On se demande, en voyant ce scandale étrange, ce que faisaient à la cour ces hommes si pieux, ces saints évêques, ces prêtres dévorés du zèle de Dieu. Ils ne faisaient rien, ils attendaient. Ils secondaient madame Scarron dans son œuvre et préparaient l'heure de la Grâce. Ils savaient que plus les débordements du roi seraient grands, plus, à l'heure de la conversion, ils auraient le droit de se montrer exigeants. Et ils laissaient faire.
Louis XIV, au milieu de la plus grande fougue de ses passions, n'avait jamais cessé, non d'être religieux, il ne le fut jamais, mais d'être dévot. À côté de ses maîtresses, il protégeait toujours les prêtres et les confesseurs; peut-être les considérait-il un peu comme des valets de chambre nécessaires à son salut. Ainsi, jamais il ne manqua à remplir les devoirs qu'impose l'Église, et un saint jour de Pâques put voir ensemble s'approcher de la Sainte-Table le roi, la reine, madame de Montespan et la duchesse de La Vallière. La femme et les deux maîtresses, et encore, à quelques pas, la quatrième, peut-être.
La retraite au couvent de madame de La Vallière fut pour la marquise un coup terrible, mais depuis longtemps prévu. En retenant près d'elle la favorite délaissée, l'habile étourdie savait parfaitement qu'elle liait son amant.
Louis XIV, n'ayant plus qu'une maîtresse en pied, crut pouvoir se permettre quelques infidélités de plus, et chaque jour la jalousie de la marquise éclatait en scènes terribles. À ses côtés elle voyait avec inquiétude grandir, grandir toujours, lentement, peu à peu, mais avec une persistance soutenue, la veuve habile de Scarron; et les choses en étaient venues au point qu'elle voyait une rivale dans cette femme qu'elle était allée chercher dans le lit de Ninon de Lenclos. Elle voulut la faire chasser, trop tard. Le roi ne pouvait plus se passer de la causerie de cette adroite personne.
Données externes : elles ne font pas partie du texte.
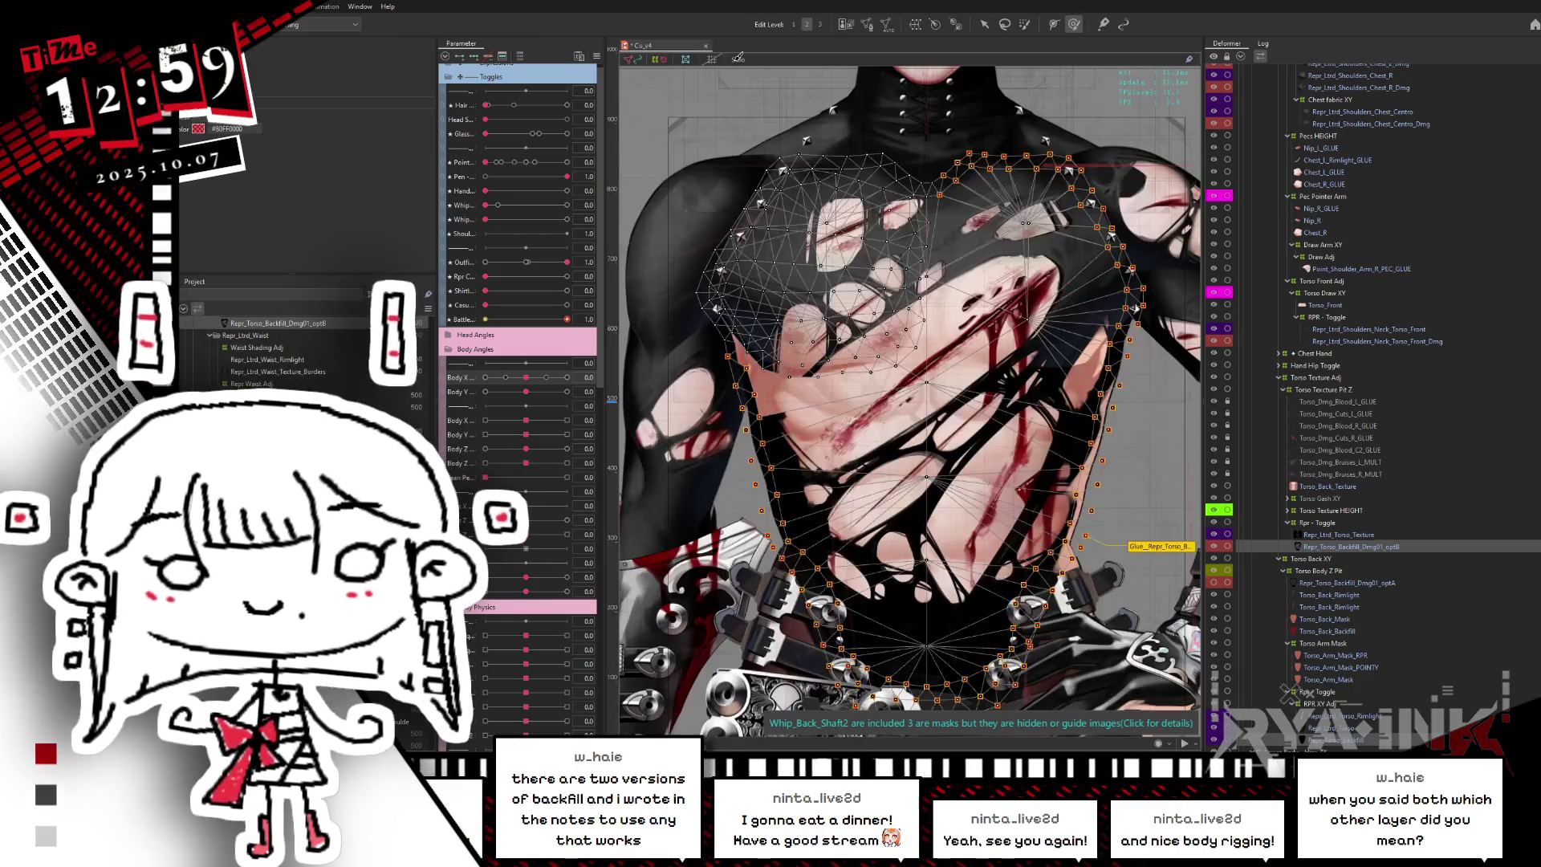
- Leave mesh editing and frame the upper chest of the model
click(730, 62)
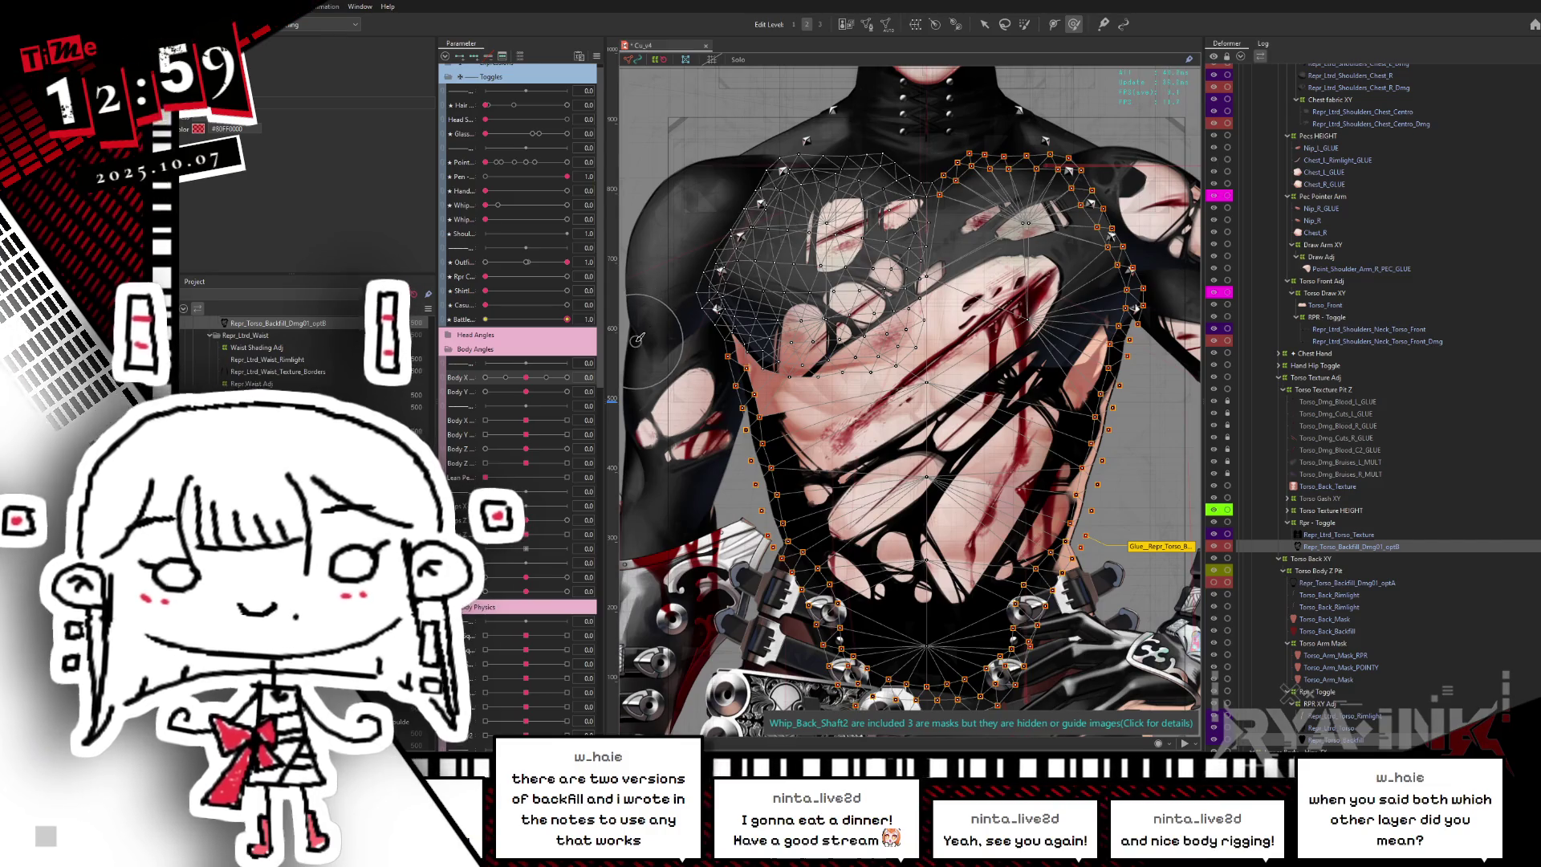
scroll(873, 464, up, 2)
scroll(873, 464, up, 2)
Déjà l'influence de madame Scarron était énorme; soutenue par toutes les dévotes gens de la cour, elle se préparait à entrer dans le cœur de Louis XIV, incessamment battu en brèche, sur les ruines de son amour pour madame de Montespan.
Le roi vieillissait, les digestions devenaient pénibles, les purges plus fréquentes, la goutte aussi s'en mêlait. Avec l'apparence d'une santé à défier le temps, Louis XIV était vieux avant l'âge; il n'eût pu faire seulement une lieue à cheval.
C'est le moment que choisit madame Scarron pour parler du ciel d'abord, de l'enfer ensuite; elle parla de repentir et de conversion, de morale outragée; le roi prêta l'oreille. Un instant madame de Montespan dut quitter la cour. Mais elle ressaisit bientôt sa puissance.
De ce jour, il y a lutte ouverte entre madame de Montespan et la veuve Scarron. Cette dernière a conquis son premier grade; le roi l'a appelée un jour madame de Maintenon, et ce sera son nom désormais. Dans l'espoir d'éloigner cette rivale, d'autant plus dangereuse que son jeu est plus insaisissable, madame de Montespan essaye de la marier, de lui faire accepter les brillants partis qui se présentent pour elle; toutes ses négociations échouent, comme si madame de Maintenon avait le pressentiment de sa fortune future.
Bientôt, il y eut entre le roi et madame de Montespan une séparation nouvelle; madame de Maintenon y avait plus contribué que personne; elle ne perdait pas une occasion de remettre le roi sur la voie du salut, car c'est sous ce spécieux prétexte qu'elle voila son ambition. Après une revue des mousquetaires, elle s'enhardit jusqu'à dire au roi:
—Que feriez-vous cependant, Sire, si l'on vous disait que l'un de ces jeunes gens est marié et vit publiquement avec la femme d'un autre?